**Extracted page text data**
========================================

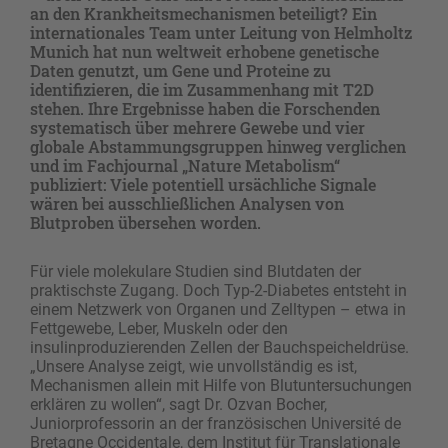
an den Krankheitsmechanismen beteiligt? Ein
internationales Team unter Leitung von Helmholtz
Munich hat nun weltweit erhobene genetische
Daten genutzt, um Gene und Proteine zu
identifizieren, die im Zusammenhang mit T2D
stehen. Ihre Ergebnisse haben die Forschenden
systematisch über mehrere Gewebe und vier
globale Abstammungsgruppen hinweg verglichen
und im Fachjournal „Nature Metabolism“
publiziert: Viele potentiell ursächliche Signale
wären bei ausschließlichen Analysen von
Blutproben übersehen worden.
Für viele molekulare Studien sind Blutdaten der
praktischste Zugang. Doch Typ-2-Diabetes entsteht in
einem Netzwerk von Organen und Zelltypen – etwa in
Fettgewebe, Leber, Muskeln oder den
insulinproduzierenden Zellen der Bauchspeicheldrüse.
„Unsere Analyse zeigt, wie unvollständig es ist,
Mechanismen allein mit Hilfe von Blutuntersuchungen
erklären zu wollen“, sagt Dr. Ozvan Bocher,
Juniorprofessorin an der französischen Université de
Bretagne Occidentale, dem Institut für Translationale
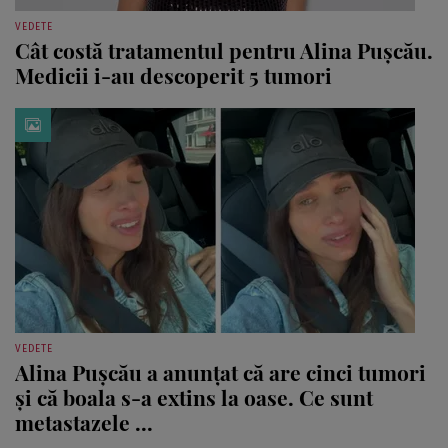
VEDETE
Cât costă tratamentul pentru Alina Pușcău.
Medicii i-au descoperit 5 tumori
VEDETE
Alina Pușcău a anunțat că are cinci tumori
și că boala s-a extins la oase. Ce sunt
metastazele ...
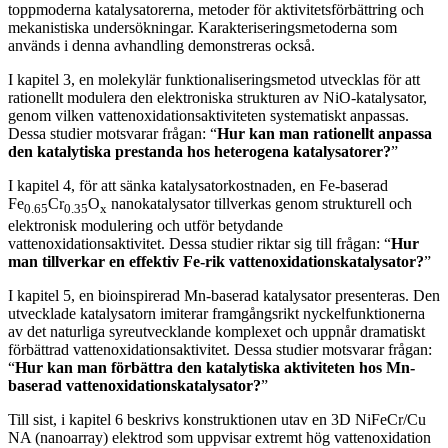
toppmoderna katalysatorerna, metoder för aktivitetsförbättring och
mekanistiska undersökningar. Karakteriseringsmetoderna som
används i denna avhandling demonstreras också.
I kapitel 3, en molekylär funktionaliseringsmetod utvecklas för att
rationellt modulera den elektroniska strukturen av NiO-katalysator,
genom vilken vattenoxidationsaktiviteten systematiskt anpassas.
Dessa studier motsvarar frågan: “
Hur kan man rationellt anpassa
den katalytiska prestanda hos heterogena katalysatorer?
”
I kapitel 4, för att sänka katalysatorkostnaden, en Fe-baserad
Fe
Cr
O
nanokatalysator tillverkas genom strukturell och
0.65
0.35
x
elektronisk modulering och utför betydande
vattenoxidationsaktivitet. Dessa studier riktar sig till frågan: “
Hur
man tillverkar en effektiv Fe-rik vattenoxidationskatalysator?
”
I kapitel 5, en bioinspirerad Mn-baserad katalysator presenteras. Den
utvecklade katalysatorn imiterar framgångsrikt nyckelfunktionerna
av det naturliga syreutvecklande komplexet och uppnår dramatiskt
förbättrad vattenoxidationsaktivitet. Dessa studier motsvarar frågan:
“
Hur kan man förbättra den katalytiska aktiviteten hos Mn-
baserad vattenoxidationskatalysator?
”
Till sist, i kapitel 6 beskrivs konstruktionen utav en 3D NiFeCr/Cu
NA (nanoarray) elektrod som uppvisar extremt hög vattenoxidation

========================================

**Required work**
Each line from the one containing "I kapitel 3, en" to the end of the records should be echoed exactly, and no other line.

**Solution for this exercise**
I kapitel 3, en molekylär funktionaliseringsmetod utvecklas för att
rationellt modulera den elektroniska strukturen av NiO-katalysator,
genom vilken vattenoxidationsaktiviteten systematiskt anpassas.
Dessa studier motsvarar frågan: “
Hur kan man rationellt anpassa
den katalytiska prestanda hos heterogena katalysatorer?
”
I kapitel 4, för att sänka katalysatorkostnaden, en Fe-baserad
Fe
Cr
O
nanokatalysator tillverkas genom strukturell och
0.65
0.35
x
elektronisk modulering och utför betydande
vattenoxidationsaktivitet. Dessa studier riktar sig till frågan: “
Hur
man tillverkar en effektiv Fe-rik vattenoxidationskatalysator?
”
I kapitel 5, en bioinspirerad Mn-baserad katalysator presenteras. Den
utvecklade katalysatorn imiterar framgångsrikt nyckelfunktionerna
av det naturliga syreutvecklande komplexet och uppnår dramatiskt
förbättrad vattenoxidationsaktivitet. Dessa studier motsvarar frågan:
“
Hur kan man förbättra den katalytiska aktiviteten hos Mn-
baserad vattenoxidationskatalysator?
”
Till sist, i kapitel 6 beskrivs konstruktionen utav en 3D NiFeCr/Cu
NA (nanoarray) elektrod som uppvisar extremt hög vattenoxidation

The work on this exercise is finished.